In the first half of 2025, 76.1% of passengers rated their experience as excellent or very good and revenue increased by 1.9% to £1,724 million.
2. AstraZeneca
AstraZeneca, the British pharmaceutical giant known for its therapeutic drugs, integrates clinical trial data, genomic datasets and patient records into its Predictive Insight Platform.
Using AI models, simulations are run to forecast trial outcomes and molecule interactions.
AstraZeneca’s R&D teams then use these insights to design leaner clinical trials and prioritise high-potential drug candidates.

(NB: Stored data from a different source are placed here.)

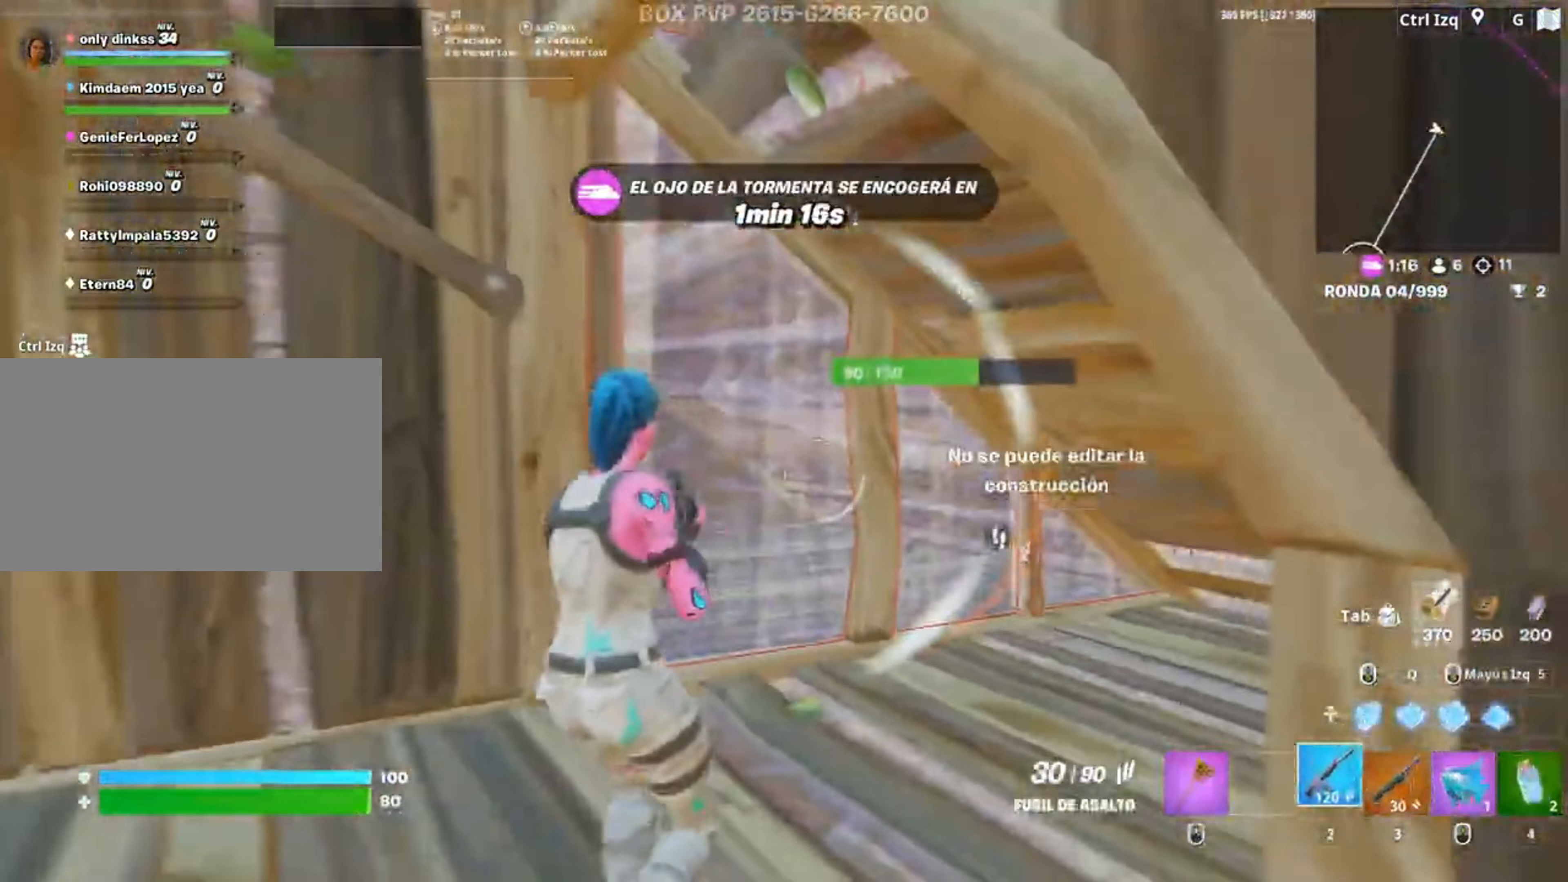
{"keys": ["d", "w"], "mouse": ["left"], "events": [[83, "w", "up"], [117, "mouse_left", "down"], [250, "s", "down"], [317, "a", "up"], [317, "d", "down"], [317, "s", "up"], [450, "w", "down"]]}
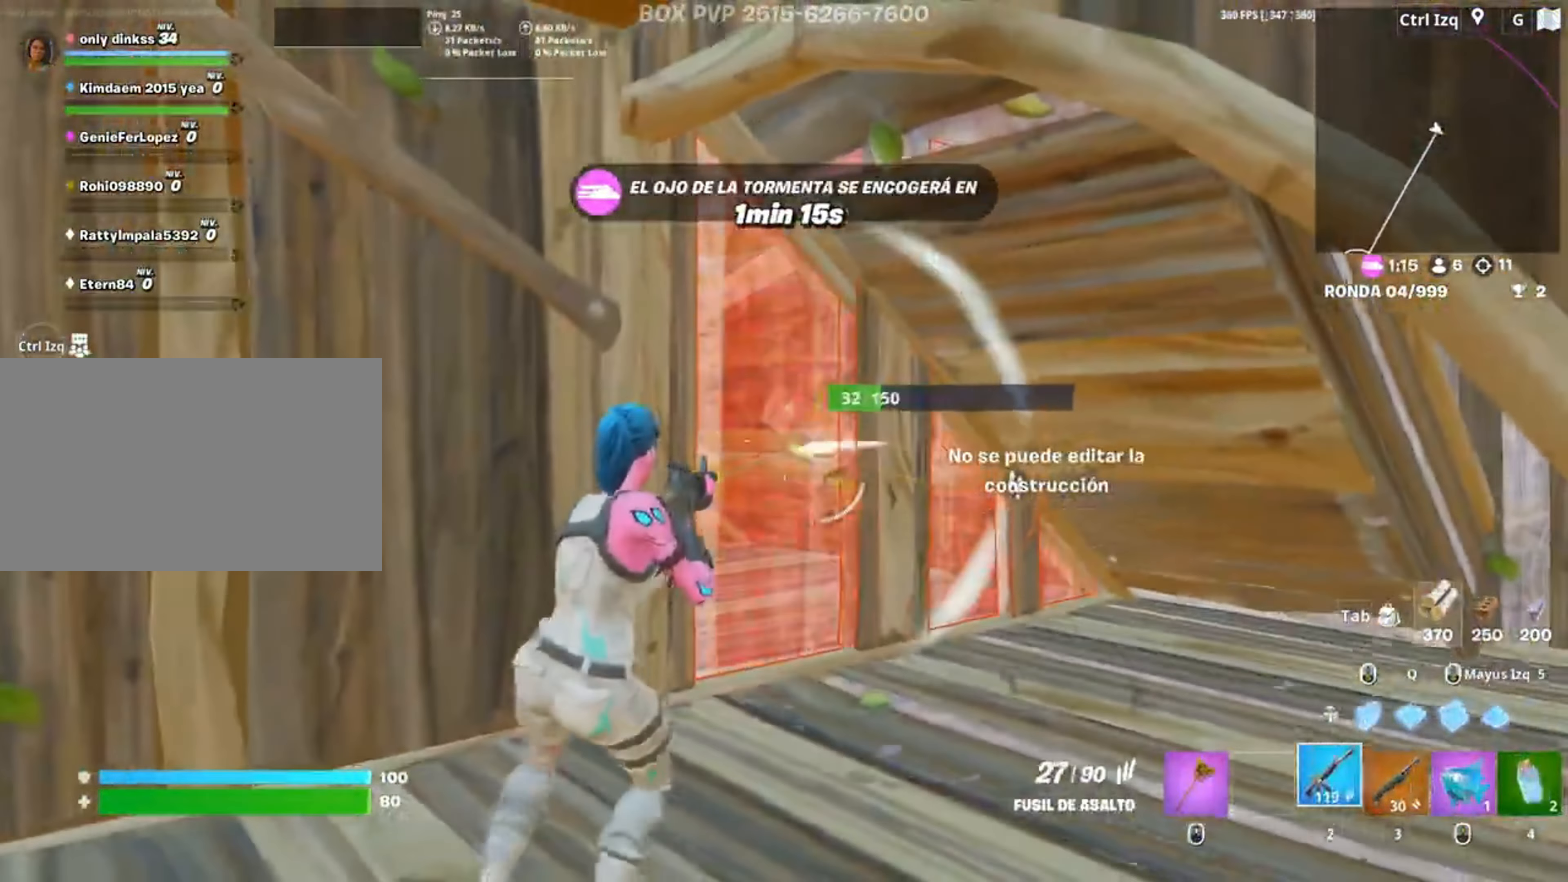
{"keys": ["f", "w"], "mouse": ["left"], "events": [[283, "2", "down"], [283, "d", "up"], [317, "2", "up"], [383, "mouse_left", "up"], [417, "f", "down"], [450, "mouse_left", "down"]]}
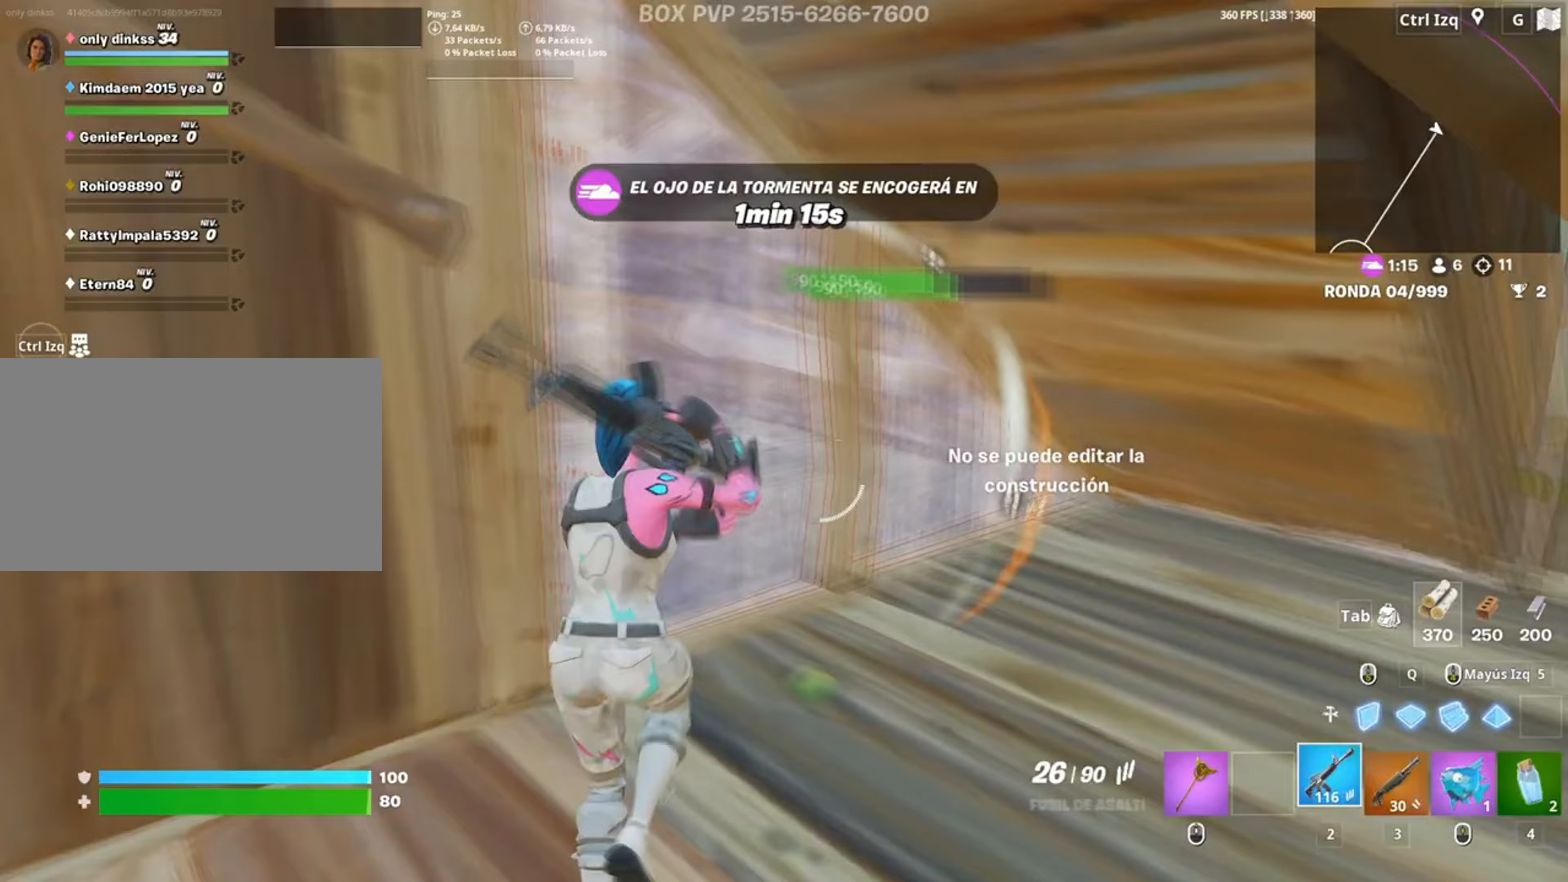
{"keys": ["d"], "mouse": ["left"], "events": [[17, "a", "down"], [17, "f", "up"], [17, "w", "up"], [83, "f", "down"], [117, "mouse_left", "up"], [150, "f", "up"], [183, "s", "down"], [250, "a", "up"], [250, "d", "down"], [283, "mouse_left", "down"], [483, "s", "up"]]}
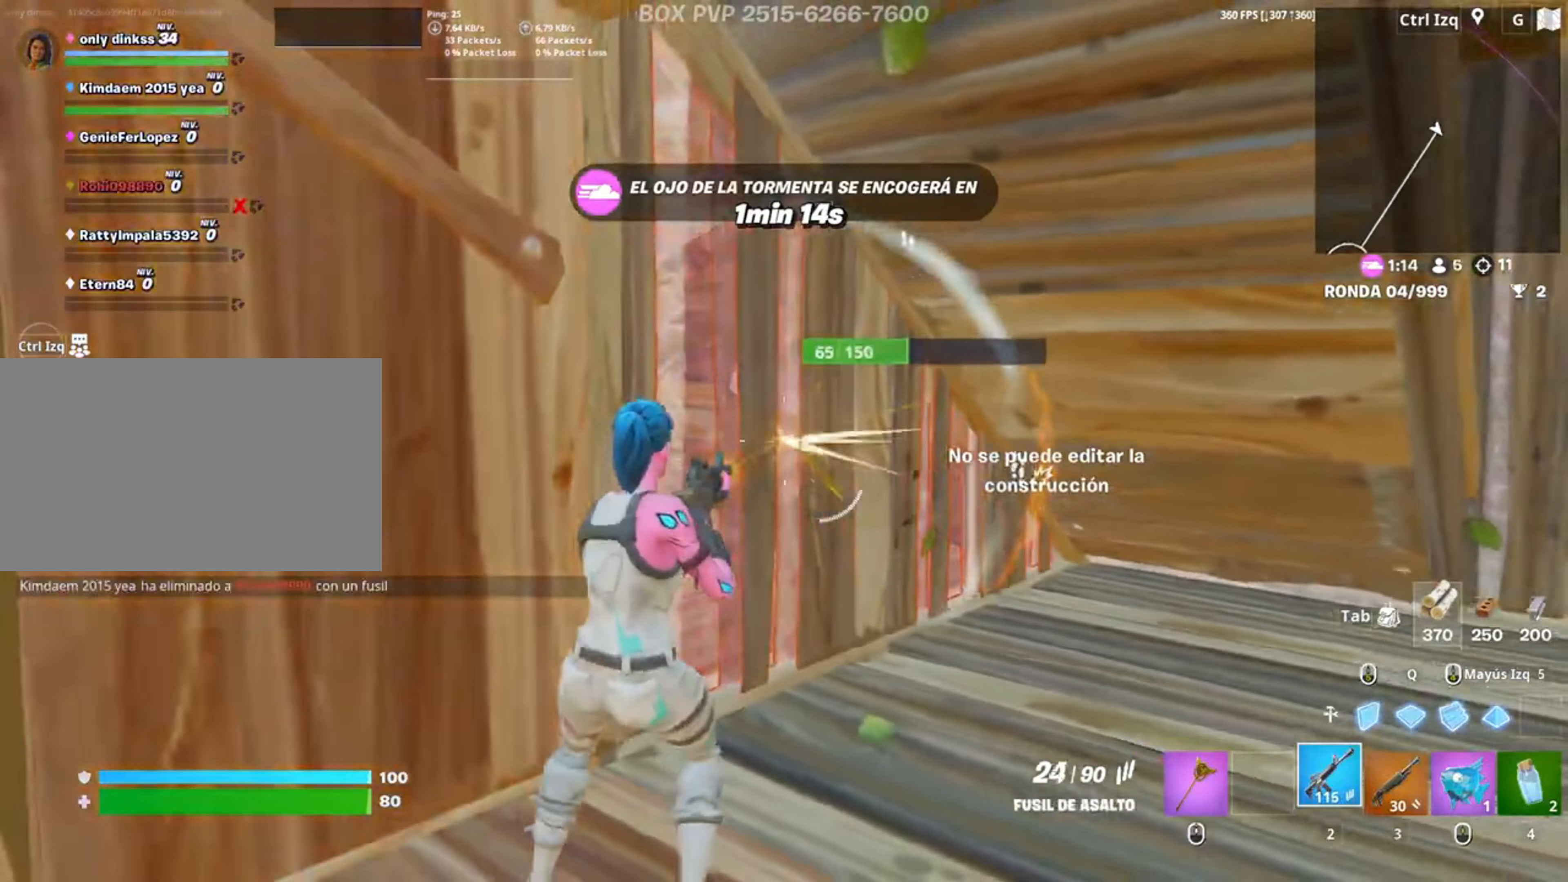
{"keys": [], "mouse": [], "events": [[117, "mouse_left", "up"], [450, "d", "up"]]}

Its manufacturing teams use real-time process data to reduce drug variability and optimise yield.
This results in shorter discovery cycles and faster time to market for innovative therapies, driving business growth and providing vital medicines to the public.
1. Rolls-Royce
At number one is luxury car manufacturer Rolls-Royce for its extensive use of data to enhance all key business functions.
This includes telemetry data, information automatically collected from remote systems and transmitted to a central location for management, monitoring and analysis.
For example, data on engine performance such as temperature, vibration and pressure is directly streamed into Rolls-Royce’s analytics platforms.
Engineers then use these data feeds for design improvements, predictive maintenance and fuel efficiency optimisation, avoiding costly unscheduled downtime.
This has led to Rolls-Royce introducing engine health monitoring as a distinctive service, strengthening its “power-by-the-hour” model where uptime is monetised.